Rotation 12: 2-28 March 2009 (drop by 2 Feb)
- History of Medicine (3506), directed by Luke DeMaitre. Explores the history of medicine through study of landmark texts, changing understandings of the body and certain diseases, and the evolution of medical institutions.
By arrangement in any Rotation, 1 through 13:
- Research in Humanities (3509, up to 8 weeks), directed by Marcia Day Childress, Julie Connelly, Daniel Becker, and other faculty. Independent research and writing or creative arts projects on a topic in the humanities or related to the human and socio- or biocultural dimensions of health or illness. Proposal must be approved at least one month in advance of project start date.
- Ethics, Society, and Human Biology (3521, 2 to 8 weeks), directed by James Childress. Independent projects on issues of medicine, ethics, and society pursued within the university-wide Institute for Practical Ethics & Public Life, especially in conjunction with the Institute's interdisciplinary projects.

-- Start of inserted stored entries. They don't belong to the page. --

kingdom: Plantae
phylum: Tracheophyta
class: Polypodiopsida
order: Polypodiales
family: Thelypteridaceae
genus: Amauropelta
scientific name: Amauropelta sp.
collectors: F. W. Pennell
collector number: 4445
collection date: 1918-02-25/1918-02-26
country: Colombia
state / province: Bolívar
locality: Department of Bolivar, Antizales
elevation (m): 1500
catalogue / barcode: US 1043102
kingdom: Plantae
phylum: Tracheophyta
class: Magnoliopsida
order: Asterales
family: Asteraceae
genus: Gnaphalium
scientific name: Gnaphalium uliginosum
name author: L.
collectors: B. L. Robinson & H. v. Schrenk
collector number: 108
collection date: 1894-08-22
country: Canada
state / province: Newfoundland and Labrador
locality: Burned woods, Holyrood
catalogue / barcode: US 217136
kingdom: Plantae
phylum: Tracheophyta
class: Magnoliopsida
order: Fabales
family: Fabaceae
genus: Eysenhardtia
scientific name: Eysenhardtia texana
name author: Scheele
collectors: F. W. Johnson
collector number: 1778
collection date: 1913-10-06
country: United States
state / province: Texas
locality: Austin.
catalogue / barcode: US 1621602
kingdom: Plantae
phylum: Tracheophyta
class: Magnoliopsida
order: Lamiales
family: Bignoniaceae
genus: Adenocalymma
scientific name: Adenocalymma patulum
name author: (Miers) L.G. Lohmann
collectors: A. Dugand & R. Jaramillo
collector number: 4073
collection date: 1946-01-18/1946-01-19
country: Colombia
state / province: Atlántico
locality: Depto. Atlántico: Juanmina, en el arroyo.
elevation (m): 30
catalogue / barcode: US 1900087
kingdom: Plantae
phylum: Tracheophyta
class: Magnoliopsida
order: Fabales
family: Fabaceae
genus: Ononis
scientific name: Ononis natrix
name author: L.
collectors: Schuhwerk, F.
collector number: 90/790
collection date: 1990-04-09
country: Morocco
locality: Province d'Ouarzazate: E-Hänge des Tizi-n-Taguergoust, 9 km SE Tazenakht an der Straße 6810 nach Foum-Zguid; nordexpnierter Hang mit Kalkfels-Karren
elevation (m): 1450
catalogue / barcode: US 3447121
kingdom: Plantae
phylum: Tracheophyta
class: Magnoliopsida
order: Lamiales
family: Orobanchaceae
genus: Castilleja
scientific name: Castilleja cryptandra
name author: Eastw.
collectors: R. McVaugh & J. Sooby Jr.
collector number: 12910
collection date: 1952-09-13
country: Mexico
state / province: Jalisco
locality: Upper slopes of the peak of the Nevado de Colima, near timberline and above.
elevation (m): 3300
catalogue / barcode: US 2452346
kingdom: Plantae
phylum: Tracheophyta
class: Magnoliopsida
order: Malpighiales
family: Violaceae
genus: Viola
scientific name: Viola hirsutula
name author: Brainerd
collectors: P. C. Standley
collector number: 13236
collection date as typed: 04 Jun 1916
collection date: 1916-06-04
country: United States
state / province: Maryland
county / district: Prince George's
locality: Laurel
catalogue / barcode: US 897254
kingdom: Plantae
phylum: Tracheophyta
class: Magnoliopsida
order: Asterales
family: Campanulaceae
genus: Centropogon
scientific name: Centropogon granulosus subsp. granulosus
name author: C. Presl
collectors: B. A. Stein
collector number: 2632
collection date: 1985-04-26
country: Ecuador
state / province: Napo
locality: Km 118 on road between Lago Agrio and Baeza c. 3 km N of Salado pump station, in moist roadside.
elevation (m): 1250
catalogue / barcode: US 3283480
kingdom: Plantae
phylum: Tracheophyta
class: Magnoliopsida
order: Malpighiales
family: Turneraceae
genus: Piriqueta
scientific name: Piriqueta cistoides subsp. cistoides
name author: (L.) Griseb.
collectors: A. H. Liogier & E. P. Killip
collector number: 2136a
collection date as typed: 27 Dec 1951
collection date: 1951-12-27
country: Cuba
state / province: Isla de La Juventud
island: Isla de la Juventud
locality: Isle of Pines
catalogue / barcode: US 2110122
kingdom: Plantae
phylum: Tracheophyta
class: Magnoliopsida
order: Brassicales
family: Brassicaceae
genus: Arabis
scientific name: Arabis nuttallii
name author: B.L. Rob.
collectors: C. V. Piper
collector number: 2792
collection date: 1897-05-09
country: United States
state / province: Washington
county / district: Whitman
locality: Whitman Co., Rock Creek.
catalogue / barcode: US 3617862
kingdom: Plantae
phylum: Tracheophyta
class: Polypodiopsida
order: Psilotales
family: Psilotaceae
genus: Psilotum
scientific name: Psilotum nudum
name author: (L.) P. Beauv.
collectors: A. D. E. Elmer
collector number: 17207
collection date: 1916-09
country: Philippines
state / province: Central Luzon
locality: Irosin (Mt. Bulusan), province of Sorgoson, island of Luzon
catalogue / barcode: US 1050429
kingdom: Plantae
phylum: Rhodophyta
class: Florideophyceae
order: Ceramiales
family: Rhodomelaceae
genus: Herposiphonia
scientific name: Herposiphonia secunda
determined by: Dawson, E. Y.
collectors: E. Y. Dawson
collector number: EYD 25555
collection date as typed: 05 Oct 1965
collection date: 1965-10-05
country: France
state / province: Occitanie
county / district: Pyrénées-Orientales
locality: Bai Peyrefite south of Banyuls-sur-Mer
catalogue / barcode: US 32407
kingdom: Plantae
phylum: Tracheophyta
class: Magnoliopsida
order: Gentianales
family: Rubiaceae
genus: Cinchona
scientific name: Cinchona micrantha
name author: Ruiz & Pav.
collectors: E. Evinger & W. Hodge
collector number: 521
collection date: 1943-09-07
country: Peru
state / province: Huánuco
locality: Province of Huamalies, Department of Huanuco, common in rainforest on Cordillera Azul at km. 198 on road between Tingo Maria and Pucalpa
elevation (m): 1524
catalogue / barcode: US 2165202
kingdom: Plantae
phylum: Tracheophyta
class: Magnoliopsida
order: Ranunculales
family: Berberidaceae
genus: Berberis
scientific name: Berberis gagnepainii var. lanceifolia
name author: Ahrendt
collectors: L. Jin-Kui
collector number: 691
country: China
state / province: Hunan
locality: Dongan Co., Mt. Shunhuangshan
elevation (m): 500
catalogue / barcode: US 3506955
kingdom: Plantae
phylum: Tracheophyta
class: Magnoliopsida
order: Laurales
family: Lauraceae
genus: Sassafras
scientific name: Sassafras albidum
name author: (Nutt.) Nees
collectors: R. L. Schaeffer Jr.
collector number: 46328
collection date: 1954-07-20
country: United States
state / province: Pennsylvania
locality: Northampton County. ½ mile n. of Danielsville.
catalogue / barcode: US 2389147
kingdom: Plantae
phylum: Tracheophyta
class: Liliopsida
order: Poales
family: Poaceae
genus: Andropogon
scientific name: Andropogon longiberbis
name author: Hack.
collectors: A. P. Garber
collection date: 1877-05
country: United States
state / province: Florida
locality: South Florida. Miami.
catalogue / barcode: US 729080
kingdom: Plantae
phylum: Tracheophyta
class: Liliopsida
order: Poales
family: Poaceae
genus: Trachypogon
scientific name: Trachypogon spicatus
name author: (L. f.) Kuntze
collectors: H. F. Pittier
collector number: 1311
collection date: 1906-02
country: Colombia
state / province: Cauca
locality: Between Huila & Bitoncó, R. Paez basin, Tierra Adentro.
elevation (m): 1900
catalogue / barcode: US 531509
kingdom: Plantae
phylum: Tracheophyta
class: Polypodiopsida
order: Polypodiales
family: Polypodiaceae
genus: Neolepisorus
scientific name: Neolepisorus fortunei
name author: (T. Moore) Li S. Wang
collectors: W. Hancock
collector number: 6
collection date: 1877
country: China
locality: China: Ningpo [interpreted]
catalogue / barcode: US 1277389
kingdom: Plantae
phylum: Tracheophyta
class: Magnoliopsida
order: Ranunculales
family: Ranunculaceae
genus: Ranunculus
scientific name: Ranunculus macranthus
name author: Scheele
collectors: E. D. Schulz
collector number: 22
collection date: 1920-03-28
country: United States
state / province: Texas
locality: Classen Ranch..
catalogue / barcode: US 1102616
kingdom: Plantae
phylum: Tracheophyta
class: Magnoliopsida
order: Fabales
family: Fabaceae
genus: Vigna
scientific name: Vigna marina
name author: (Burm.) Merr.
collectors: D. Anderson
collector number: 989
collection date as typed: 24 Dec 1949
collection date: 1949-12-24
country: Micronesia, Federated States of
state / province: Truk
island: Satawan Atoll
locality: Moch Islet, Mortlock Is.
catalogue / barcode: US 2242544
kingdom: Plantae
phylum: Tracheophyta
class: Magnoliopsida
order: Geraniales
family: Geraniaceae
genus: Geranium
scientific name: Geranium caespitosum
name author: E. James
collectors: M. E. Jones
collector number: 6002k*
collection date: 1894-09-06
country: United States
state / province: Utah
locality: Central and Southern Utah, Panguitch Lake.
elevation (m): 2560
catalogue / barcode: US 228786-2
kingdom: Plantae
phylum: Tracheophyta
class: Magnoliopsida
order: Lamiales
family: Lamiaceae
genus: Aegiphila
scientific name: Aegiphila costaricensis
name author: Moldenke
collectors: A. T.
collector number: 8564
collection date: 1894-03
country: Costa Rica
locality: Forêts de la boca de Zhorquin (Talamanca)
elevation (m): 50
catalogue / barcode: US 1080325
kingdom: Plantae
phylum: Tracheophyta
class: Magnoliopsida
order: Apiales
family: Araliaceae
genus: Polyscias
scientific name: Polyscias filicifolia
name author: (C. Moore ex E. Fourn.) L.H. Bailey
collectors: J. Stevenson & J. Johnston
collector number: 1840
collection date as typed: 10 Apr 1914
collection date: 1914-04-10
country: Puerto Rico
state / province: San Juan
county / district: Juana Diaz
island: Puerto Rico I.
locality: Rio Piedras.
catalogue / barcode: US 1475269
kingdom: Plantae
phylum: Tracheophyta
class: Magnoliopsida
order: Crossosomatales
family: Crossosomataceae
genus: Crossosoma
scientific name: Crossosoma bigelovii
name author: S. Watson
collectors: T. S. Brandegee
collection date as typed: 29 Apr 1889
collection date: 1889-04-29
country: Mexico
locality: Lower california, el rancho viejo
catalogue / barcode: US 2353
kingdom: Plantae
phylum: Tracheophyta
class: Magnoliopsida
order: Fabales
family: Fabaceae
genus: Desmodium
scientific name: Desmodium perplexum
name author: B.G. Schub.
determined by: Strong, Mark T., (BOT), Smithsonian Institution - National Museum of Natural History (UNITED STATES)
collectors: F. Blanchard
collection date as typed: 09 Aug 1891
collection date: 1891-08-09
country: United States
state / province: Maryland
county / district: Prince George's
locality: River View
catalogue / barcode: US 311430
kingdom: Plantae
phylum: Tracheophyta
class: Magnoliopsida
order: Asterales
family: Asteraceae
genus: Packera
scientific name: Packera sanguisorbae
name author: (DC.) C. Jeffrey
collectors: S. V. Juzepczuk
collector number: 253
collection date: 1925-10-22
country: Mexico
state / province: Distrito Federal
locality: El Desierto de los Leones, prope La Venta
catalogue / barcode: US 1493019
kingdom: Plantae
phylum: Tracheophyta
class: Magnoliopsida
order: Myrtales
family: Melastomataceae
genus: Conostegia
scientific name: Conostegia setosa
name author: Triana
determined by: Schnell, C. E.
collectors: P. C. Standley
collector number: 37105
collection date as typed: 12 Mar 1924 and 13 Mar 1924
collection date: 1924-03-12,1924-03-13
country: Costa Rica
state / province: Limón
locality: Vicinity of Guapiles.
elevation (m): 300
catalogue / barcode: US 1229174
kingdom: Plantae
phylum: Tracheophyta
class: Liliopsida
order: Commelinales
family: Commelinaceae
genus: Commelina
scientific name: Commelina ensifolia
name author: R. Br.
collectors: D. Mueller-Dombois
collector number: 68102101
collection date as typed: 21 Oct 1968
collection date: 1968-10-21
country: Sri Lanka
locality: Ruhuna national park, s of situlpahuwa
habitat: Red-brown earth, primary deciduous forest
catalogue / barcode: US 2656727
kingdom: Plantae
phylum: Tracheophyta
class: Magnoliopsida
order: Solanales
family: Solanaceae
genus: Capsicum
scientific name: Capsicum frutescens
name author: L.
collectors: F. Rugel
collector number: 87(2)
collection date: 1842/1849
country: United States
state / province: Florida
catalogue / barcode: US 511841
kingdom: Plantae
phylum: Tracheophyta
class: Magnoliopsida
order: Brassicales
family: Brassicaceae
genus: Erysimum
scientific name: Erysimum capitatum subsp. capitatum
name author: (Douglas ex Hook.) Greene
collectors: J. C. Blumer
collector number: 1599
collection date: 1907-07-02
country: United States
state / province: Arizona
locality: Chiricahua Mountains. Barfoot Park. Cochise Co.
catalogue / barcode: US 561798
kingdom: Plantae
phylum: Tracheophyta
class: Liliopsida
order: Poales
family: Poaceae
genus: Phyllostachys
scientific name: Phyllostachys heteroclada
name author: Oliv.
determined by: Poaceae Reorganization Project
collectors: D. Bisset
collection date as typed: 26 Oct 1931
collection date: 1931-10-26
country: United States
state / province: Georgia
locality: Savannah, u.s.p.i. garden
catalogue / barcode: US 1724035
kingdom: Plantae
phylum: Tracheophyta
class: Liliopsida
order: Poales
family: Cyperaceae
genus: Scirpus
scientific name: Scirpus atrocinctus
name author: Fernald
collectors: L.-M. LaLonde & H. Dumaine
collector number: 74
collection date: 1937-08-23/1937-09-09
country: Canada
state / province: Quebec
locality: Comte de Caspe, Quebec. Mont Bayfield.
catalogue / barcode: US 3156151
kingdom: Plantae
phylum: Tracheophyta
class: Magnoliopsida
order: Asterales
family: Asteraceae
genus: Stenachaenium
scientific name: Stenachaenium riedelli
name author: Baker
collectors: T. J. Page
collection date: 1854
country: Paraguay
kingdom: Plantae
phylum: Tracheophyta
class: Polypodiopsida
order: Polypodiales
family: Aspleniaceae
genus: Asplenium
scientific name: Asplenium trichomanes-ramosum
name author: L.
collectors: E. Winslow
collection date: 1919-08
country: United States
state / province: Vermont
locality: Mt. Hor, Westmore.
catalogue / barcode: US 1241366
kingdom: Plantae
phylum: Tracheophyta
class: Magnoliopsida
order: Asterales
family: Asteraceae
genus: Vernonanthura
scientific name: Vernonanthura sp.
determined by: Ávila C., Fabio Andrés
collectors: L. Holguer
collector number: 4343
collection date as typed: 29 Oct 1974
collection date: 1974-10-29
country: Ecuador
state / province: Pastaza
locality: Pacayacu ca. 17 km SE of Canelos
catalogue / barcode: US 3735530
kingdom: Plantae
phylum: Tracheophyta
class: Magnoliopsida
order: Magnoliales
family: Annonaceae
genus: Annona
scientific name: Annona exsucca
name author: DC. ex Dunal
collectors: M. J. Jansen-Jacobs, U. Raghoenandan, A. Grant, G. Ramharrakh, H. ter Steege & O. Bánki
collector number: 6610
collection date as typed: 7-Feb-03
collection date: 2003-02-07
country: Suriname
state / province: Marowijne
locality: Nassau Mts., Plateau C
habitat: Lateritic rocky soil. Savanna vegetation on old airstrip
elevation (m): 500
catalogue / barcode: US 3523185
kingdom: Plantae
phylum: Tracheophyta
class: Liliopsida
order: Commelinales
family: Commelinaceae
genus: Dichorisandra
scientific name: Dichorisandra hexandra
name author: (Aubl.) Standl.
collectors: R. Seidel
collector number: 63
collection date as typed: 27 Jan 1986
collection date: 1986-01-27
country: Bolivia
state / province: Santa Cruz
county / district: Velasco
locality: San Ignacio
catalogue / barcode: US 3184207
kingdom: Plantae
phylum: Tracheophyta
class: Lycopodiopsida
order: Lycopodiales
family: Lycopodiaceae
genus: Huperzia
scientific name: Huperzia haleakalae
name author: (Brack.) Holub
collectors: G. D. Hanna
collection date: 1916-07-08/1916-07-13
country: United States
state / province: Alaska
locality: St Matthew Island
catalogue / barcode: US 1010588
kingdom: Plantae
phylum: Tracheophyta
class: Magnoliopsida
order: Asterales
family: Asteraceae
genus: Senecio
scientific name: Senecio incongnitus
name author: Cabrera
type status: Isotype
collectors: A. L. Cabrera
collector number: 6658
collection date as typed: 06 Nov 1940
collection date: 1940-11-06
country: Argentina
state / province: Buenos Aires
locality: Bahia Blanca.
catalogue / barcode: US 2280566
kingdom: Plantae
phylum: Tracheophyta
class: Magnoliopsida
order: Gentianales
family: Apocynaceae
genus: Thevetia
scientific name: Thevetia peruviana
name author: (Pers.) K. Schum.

- Suffering, Medicine, and Faith (3514), directed by Margaret Mohrmann. Explores patients' and physicians' spiritual beliefs and practices as these influence understandings of the body, health, illness, suffering, death, and medical practice.
By arrangement, throughout the year
- Interprofessional Seminar in Ethical Values & Professional Life (3518, sections A, B, and C; one week), directed by Marcia Day Childress and Ruth Gaare Bernheim. Each seminar enrolls a mix of students from Medicine and Law, Medicine and Graduate Arts & Sciences, or Medicine, Law, and Darden. Readings from literature spark consideration of moral and ethical dimensions of professional life. Each seminar is taught by a pair of faculty from Medicine, Law, Darden, or Arts & Sciences and meets five evenings through the academic year. This elective runs concurrently with other electives.